* [Directions]:
#1 List every person the hospital journal mentions by name, in the order they first appear.
#2 Reproduce word for word the stretch of the hospital journal from "They came in" through "step backwards today.".

* [Page text]:
-=-=-
They came in today around noon to give her a bath and wash her hair. She has been sleeping all morning waking up on and off. Dad and I left to get lunch while they bathed her when we got back around 1pm Karen was here and they were starting her on her walk. As we walked with her they told us that as they laid her down to bath her she threw up again and her heart rate dropped to the 20's again. Her food had come so we got her back into bed and tried feeding her some. Karen fed her and Mary came so my Dad headed home to get stuff done. She didn't eat much but was able to take her pills. They gave her one for nausea and then her steroids. They said that they didn't give her the steroid this morning but just gave it to her orally. She has been sleeping since. It's about 3 and she is sleeping, never ate much. Definitely a step backwards today.
She woke up more this afternoon. We got her to take her laxative and eat some more. She ate 2 of the Italian ice things, which she really likes and Karen got her a ginger ale to help with her naususness. Dr. Reichman came in this evening and talked to us, he said that they will wait another day and take another CT scan tonight and see if there is any improvement. If not then they will make a decision if she needs to have surgery to remove the air for Friday. We would just need to decide if they want to do a temporary shunt or a permanent shunt. Temporary would be on the top of her head and permanent would be in the back of her head. Mom's concern is the shaving of her head, but we talked to a hairstylist and talked about putting hair extensions in to cover it up, so she is feeling a little better about it, but still doesn't want to do the surgery. But if her body doesn't absorb the air then they will have to. Karen left around 5pm and Jessie and Steve came for a bit. Then Dad came back around 6:30pm and Mom was awake from around 4- 6:30ish. We were hoping to get Mom up to walk her around, but they were doing a shift change so they couldn't. Mom has fallen asleep now, but hopefully they will wake her up to get her walking around. They also want her to be able to have a bowel movement and we hope that walking around would help with that.
She took her walk around 8pm, we had to wake her up to go, but she walked all the way around. She was a little confused on what year it was when they were asking her the year, she kept saying her birth year, but later was able to give the right year. After her walk she got her anti-nausea medicine, her blood drawn and then she was able to eat. She had her italian ice, some chocolate shake, some peach yogart & some chocolate pudding. She is still awake and talking and Dad and I are going to leave for the night so we can get here early to hopefully catch Dr. Reichman.
-=-=-
[Saved entries]
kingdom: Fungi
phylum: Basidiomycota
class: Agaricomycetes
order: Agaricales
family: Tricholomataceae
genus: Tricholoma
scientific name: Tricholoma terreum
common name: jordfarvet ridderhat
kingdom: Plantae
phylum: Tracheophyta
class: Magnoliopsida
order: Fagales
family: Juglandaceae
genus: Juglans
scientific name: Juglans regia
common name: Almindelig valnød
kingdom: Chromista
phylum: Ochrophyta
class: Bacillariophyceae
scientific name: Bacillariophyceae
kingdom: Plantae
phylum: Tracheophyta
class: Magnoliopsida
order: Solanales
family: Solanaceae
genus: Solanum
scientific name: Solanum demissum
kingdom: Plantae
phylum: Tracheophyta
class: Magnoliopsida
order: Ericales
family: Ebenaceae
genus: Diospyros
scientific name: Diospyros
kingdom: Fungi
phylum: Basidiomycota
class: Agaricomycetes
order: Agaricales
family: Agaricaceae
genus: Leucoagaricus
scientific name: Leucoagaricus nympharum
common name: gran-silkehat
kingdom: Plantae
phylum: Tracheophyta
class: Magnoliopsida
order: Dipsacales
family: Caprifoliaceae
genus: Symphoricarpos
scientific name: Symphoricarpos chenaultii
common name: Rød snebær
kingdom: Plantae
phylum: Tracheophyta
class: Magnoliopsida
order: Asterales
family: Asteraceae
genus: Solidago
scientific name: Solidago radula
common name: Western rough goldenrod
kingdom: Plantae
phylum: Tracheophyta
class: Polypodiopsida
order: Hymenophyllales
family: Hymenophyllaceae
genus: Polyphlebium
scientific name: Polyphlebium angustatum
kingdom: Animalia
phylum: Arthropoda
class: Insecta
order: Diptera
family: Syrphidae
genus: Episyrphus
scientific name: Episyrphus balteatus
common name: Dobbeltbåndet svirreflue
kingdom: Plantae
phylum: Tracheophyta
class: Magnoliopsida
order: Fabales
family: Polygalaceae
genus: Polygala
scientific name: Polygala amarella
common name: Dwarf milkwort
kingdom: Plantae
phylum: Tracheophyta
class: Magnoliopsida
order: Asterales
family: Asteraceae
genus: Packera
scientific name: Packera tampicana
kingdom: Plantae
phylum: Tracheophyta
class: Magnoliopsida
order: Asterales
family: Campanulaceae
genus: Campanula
-=-=-
* [Solutions in order]:
#1
Karen
Mary
Dr. Reichman
Jessie
Steve

#2
They came in today around noon to give her a bath and wash her hair. She has been sleeping all morning waking up on and off. Dad and I left to get lunch while they bathed her when we got back around 1pm Karen was here and they were starting her on her walk. As we walked with her they told us that as they laid her down to bath her she threw up again and her heart rate dropped to the 20's again. Her food had come so we got her back into bed and tried feeding her some. Karen fed her and Mary came so my Dad headed home to get stuff done. She didn't eat much but was able to take her pills. They gave her one for nausea and then her steroids. They said that they didn't give her the steroid this morning but just gave it to her orally. She has been sleeping since. It's about 3 and she is sleeping, never ate much. Definitely a step backwards today.